Nell’amicizia quindi la sincerità è un pilastro fondamentale, non c’è più da sperare salvezza per chi abbia le orecchie tanto chiuse alla verità da non poter sentire il vero da un amico, per questo è “di un animo nobile, perfino odiare apertamente piuttosto che celare il proprio pensiero dietro un falso aspetto”. Non basta passare del tempo assieme per essere amici, frequentare gli stessi luoghi, avere gli stessi interessi, fingersi “amico” per interesse, oppure reputarsi tali per il solo fatto di “dirlo”. Se l’interesse, cementasse le amicizie, questi cambiando le distruggerebbe, con queste parole l’avvocato romano vuol dire che chi riduce l’amicizia ad un rapporto di tornaconto personale, s’inganna nel credere di avere amici e si accorge che nel giro di un periodo –più o meno lungo- scemato l’interesse, scompare anche l’amicizia simulata. Si devono scegliere, dunque, uomini saldi, costanti e stabili; ma di questo genere di individui vi è grande penuria.
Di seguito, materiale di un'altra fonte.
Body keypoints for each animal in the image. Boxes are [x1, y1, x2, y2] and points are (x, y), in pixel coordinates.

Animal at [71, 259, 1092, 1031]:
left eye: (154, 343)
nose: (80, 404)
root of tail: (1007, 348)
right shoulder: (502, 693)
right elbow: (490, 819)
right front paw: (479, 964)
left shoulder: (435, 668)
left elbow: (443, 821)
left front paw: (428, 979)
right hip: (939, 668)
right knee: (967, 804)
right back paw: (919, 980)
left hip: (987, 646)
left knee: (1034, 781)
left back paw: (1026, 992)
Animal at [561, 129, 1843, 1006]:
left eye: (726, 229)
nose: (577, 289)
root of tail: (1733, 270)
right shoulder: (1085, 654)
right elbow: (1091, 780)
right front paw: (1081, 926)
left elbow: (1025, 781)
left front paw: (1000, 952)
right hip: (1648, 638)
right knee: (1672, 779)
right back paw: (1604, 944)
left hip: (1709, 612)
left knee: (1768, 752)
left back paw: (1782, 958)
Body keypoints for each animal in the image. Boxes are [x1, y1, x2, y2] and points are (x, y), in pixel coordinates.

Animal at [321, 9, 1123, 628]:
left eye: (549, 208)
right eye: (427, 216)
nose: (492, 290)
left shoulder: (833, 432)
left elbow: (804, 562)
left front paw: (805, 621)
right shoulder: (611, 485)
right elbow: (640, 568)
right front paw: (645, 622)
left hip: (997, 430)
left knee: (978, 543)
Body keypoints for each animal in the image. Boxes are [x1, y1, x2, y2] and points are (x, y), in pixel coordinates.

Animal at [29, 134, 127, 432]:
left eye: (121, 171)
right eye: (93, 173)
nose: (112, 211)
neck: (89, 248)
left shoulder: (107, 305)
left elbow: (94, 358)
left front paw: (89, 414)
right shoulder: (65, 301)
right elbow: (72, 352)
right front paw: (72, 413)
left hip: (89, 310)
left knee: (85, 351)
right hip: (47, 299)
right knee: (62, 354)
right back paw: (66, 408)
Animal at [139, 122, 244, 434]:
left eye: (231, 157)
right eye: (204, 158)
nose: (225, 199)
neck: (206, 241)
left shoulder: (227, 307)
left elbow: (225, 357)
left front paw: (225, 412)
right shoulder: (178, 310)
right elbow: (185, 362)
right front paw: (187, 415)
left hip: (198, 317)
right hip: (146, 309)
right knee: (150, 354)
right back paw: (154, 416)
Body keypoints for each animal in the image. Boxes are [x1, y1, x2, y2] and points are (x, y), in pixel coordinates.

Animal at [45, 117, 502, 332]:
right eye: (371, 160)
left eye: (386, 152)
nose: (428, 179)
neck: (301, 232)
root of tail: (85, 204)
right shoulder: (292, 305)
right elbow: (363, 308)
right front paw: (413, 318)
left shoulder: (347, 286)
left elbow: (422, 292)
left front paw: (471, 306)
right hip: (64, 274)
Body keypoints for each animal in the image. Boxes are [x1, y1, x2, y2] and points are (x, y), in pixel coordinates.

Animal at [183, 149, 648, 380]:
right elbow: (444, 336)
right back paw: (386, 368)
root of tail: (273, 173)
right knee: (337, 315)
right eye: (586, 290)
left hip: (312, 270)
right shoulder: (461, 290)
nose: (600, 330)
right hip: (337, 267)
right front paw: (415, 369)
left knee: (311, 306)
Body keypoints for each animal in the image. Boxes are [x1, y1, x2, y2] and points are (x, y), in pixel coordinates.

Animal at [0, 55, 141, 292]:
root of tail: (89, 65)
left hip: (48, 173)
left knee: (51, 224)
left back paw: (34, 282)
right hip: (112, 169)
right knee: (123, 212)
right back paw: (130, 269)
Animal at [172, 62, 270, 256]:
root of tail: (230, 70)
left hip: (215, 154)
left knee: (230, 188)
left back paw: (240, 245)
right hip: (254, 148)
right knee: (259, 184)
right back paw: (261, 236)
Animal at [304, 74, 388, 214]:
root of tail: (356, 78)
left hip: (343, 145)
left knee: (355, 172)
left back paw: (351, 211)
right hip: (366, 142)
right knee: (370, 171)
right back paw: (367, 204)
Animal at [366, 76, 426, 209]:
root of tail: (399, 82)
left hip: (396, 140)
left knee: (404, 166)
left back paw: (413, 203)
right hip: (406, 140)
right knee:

Nell’era dei social network il concetto di amicizia è ancor di più diluito in una sorta di Todos Caballeros in cui si chiamano amici persone che nemmeno si conoscono e si condividono con queste ogni sorta di intimità. Se domani iniziasse a piovere oro dal cielo, tutti inizierebbero a raccoglierlo in secchi, per accumularne in quantità. Se questa pioggia di oro si prolungasse per mesi, la gran quantità ci spingerebbe a liberarcene, poiché non sapremmo più cosa farcene di tutto quell’oro che ormai non ha più valore. La quantità è nemica della preziosità. Similmente, quando si finisce per chiamare amico ogni persona con cui si trascorre del tempo assieme per un qualsiasi motivo, si finisce per sminuire il concetto di amicizia. E restando sempre in tema social, la gran voglia che hanno le persone di condividere con il mondo la propria vita – postando dieci autoscatti al giorno – toglie il senso alla foto, al ricordo, si finisce per banalizzare ogni cosa.
Su questo punto ci ritorna in mente un altro filosofo classico, Lucio Anneo Seneca, che nel De vita beata scrive “Perché non cercare un bene da potersi intimamente sentire, piuttosto che uno da mettere in vetrina? Tutte queste cose che ci stanno intorno, che ci avvincono e che ci mostriamo a dito gli uni agli altri con ammirato stupore, brillano esternamente, ma dentro non sono che miserie.”
Con questo non si vuol dire che nell’era dei social network non esiste più l’amicizia, ma solo che vi è un abuso di questa parola. Bisognerebbe di nuovo riempire di significato la parola amicizia perché essa eccettuata la sapienza è “il più grande dono degli dei”. Nonostante tutto è piacevole rileggere Cicerone, che descrivendo un tipo di amicizia sincera, disinteressata, amicizia come ricerca della virtù, quella così rara alla prova del tempo si chiede “Cosa c’è di più dolce che avere qualcuno con cui si osi parlare di tutto come con se stessi? Quale grande vantaggio ci sarebbe nella buona sorte, se non avessi chi ne godesse come te stesso? Sarebbe veramente difficile sopportare le avversità senza qualcuno che le sopportasse persino con maggior pena di te.”